Since the introduction of oral contraceptive pills in the 1960s, the issue of the Pill and weight change has been controversial.
Most doctors accept that the first generation of contraceptive pill may have caused weight gain in some users. This was because early contraceptive pills had very high hormone levels (oestrogen and progestogen), almost 1000 times more than contraceptive pills today. Too much oestrogen can cause fluid retention and increase your appetite, making you gain weight.
Today, contraceptive pills have much lower doses of hormones. The NHS argues that it is a common myth that the Pill causes weight gain in women. They have published several papers and studies to show that there is little medical evidence that the latest contraceptive pills cause women to gain weight.
However, it's important to remember that there is always the possibility of side effects when taking medication. Everyone will react differently to the Pill, and differently to the different types of contraceptive pill available. One of the side effects could be minor weight gain, usually caused by fluid retention, but this is only temporary. Most side effects of the Pill will pass in 2-3 months.
The short answer to this question is that you shouldn’t, but that a small amount of short-term weight gain is possible.
One of the most recent studies into weight gain on the Pill was published in 2011. Researchers at Gothenburg University in Sweden carried out this study, testing some 1,400 fertile women taking the contraceptive pill for a period of either 15 or 25 years. Research showed no solid link between weight change and the contraceptive pill. The only factor linked to weight gain was age: women tended to gain around 0.45kg every year as they got older.

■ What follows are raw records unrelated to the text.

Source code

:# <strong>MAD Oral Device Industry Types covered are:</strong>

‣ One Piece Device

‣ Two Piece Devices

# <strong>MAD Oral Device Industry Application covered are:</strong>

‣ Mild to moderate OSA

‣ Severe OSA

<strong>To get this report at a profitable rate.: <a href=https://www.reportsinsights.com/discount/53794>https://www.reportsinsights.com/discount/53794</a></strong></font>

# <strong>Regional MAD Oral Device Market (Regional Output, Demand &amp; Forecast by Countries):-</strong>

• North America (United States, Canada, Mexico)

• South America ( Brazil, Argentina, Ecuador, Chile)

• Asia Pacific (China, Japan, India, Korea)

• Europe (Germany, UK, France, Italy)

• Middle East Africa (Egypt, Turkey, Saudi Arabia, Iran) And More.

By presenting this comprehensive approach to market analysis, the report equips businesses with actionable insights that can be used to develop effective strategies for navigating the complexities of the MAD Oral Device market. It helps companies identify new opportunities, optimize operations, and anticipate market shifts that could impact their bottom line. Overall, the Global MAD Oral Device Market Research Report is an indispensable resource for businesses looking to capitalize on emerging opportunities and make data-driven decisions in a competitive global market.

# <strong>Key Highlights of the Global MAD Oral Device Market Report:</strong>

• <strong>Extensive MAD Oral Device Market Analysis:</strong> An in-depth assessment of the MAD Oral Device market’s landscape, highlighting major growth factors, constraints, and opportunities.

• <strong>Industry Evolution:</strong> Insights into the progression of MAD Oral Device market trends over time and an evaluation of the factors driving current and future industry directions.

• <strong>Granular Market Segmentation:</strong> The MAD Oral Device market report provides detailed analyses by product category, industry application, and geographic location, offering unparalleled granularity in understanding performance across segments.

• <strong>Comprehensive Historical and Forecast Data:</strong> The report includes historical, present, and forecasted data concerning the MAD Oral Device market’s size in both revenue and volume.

The results of this study have been generally accepted, although there are some limitations with it. Around 50% of the women dropped out halfway through testing, and factors such as diet and exercise were not properly analysed. Most doctors agree that the most important factor in weight gain is a poor, high-calorie diet and lack of exercise.
It is also important to remember that this study only looked at long-term weight change. Lots of women using the Pill are more concerned with weight gain in the short-term, which was not examined.
The Pill should not cause any long-term weight change, either weight gain or weight loss.
A second important 2011 study was conducted by researchers at Oregon Health and Science University in Portland, USA. The results from this study also support the idea that there is no link between weight change and the contraceptive pill.
The study was carried out on 10 obese and 10 normal weight macaque monkeys. The monkeys were given the oral contraceptive pill for 8 months. All the monkeys lost a small percentage of their body fat during these 8 months, and this was most marked in the 10 obese monkeys. The main limitation with this study was the lack of a test group of monkeys not taking the contraceptive pill. It is therefore difficult to know whether the changes in weight were due to the Pill itself.
Whilst the results of this test cannot be directly applied to humans, this study has been used to support the argument that the Pill alone does not cause weight gain.
The Pill is available in two forms in the UK: the combined oral contraceptive pill (COC), and the minipill or progestogen-only pill (POP).
Different women will react differently to the different pills, and it is important to spend some time before choosing your contraceptive pill to work out which one will be the best for you.
There is no evidence to show that either the combined or the minipill will cause significant weight change, although side effects tend to be loss common with the minipill because they include a lower dosage of hormones.